Notre histoire

D’un besoin, d’une idée…

Inspiré par le mouvement mondial de la transition, qui a démarré sous l’impulsion de Rob Hopkins, en 2006 à Totnes (Royaume-Uni), les prémisses du Réseau Transition asbl ont émergé à partir de 2011 de la volonté de quelques pionnières et pionniers de la transition en Belgique.

Alors que les premières initiatives locales de transition apparaissaient (en 2009 et 2010), à Grez-Doiceau, Schaerbeek, Amay et Ath, l’idée de soutenir cette émergence à partir d’une organisation “support” est venue du besoin ressenti par quelques acteurs de ces initiatives. Leur idée était d’avoir une organisation qui puissent parler en leur nom, et qui puisse aussi soutenir leur déploiement, notamment par des formations. Pour déployer le mouvement, et être à la hauteur des enjeux, il était important de soutenir la transition de manière professionnelle.

A ses débuts, l’association a bénéficié du soutien des Amis de la terre – Belgique (2012), rejoint ensuite par Exposant d asbl (2013). En 2012, Josué Dusoulier obtient un contrat de travail hébergé chez les Amis de la Terre pour soutenir
l’émergence et le déploiement des initiatives de transition. Et Vincent Wattelet le rejoint en 2013 pour développer la dimension intérieure de la transition.

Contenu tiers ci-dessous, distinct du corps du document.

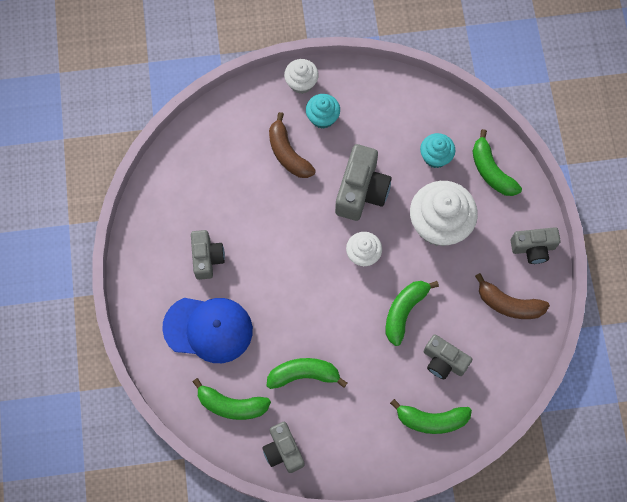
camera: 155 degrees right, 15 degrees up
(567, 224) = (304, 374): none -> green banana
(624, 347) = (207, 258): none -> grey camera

Les premières actions ont été de réaliser une analyse des besoins, de développer et proposer les premières formations et de communiquer de manière inspirante sur le projet de société de la transition. Les formations ont été centrées dans un premier temps sur les principes du mouvement de la transition et le faire ensemble autrement, au travers de l’intelligence collective et des approches de gouvernance participatives.

L’observation des dynamiques de terrain et les retours d’expérience à travers le monde ont amené l’association à explorer davantage l’axe du changement culturel au travers de la transition intérieure, à développer des fonctions de support des projets, ainsi qu’à favoriser l’émergence de projets à vocation économique qui créent des entreprises de transition, à côté des nombreux projets bénévoles. 

C’est également en 2012 qu’a lieu la première rencontre des initiatives de transition, à La Louvière.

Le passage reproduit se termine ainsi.